Study Design: Prospective observational study.

Setting: Twelve Korean cardiac centers.

Synopsis: From 2000 to 2006, patients with left main disease were treated with PCI or CABG at the discretion of the physician. Nearly 1,100 patients in each cohort were compared and evaluated for death and a composite outcome of death, myocardial infarction, or stroke. Propensity-matching was employed to control for confounders.

 

 

In the overall cohort matched by propensity score, there was no significant difference in death or the composite outcome between the PCI and CABG groups after three years. Type of stent (bare metal vs. drug-eluting) did not affect the outcome. Rates of target-vessel revascularization were significantly higher in the group that received stents.

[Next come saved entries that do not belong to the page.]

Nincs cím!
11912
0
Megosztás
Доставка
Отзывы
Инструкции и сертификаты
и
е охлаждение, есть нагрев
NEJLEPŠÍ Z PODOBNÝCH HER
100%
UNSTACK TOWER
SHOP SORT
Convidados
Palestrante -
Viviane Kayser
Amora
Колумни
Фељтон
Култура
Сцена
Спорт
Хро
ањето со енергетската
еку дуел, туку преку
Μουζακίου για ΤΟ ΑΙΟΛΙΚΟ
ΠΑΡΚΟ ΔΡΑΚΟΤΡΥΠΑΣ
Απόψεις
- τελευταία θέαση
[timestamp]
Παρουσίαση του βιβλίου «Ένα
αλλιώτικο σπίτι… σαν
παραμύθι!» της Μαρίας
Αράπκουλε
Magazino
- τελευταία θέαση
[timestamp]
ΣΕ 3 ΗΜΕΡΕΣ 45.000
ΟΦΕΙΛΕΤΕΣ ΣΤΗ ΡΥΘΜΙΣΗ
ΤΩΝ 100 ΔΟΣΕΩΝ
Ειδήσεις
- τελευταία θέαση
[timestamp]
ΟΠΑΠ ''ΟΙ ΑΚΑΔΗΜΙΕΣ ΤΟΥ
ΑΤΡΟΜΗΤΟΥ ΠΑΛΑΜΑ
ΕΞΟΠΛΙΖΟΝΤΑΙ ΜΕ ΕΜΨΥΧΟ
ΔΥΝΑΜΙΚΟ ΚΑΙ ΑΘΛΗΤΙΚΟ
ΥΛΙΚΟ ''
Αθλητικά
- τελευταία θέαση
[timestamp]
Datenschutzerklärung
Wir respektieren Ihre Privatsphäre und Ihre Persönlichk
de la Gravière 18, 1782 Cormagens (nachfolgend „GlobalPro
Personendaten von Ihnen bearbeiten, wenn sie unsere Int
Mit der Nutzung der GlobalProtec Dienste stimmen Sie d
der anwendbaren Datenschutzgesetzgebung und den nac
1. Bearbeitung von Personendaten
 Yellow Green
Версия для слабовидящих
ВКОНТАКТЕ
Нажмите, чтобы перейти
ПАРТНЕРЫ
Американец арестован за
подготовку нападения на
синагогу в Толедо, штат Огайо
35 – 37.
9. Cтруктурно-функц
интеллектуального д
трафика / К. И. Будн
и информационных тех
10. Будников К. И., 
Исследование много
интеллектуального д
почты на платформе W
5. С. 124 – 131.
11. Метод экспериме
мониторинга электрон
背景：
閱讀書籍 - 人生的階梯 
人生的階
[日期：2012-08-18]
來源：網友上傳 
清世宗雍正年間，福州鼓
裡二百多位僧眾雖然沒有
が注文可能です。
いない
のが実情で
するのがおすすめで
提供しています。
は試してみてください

The results are limited by the observational nature and the need for propensity analysis and yet provide an intriguing result. The standard of care for treatment of left main disease remains CABG, but clinicians may be more comfortable treating with stents while we await randomized-controlled trials.

Bottom line: In this observational study, PCI and CABG had similar outcomes in patients with left main disease.

Citation: Seung KB, Park D, Kim Y, Lee S. Stents versus coronary-artery bypass grafting for left main coronary artery disease. N Engl J Med. 2008;358:1781-1792.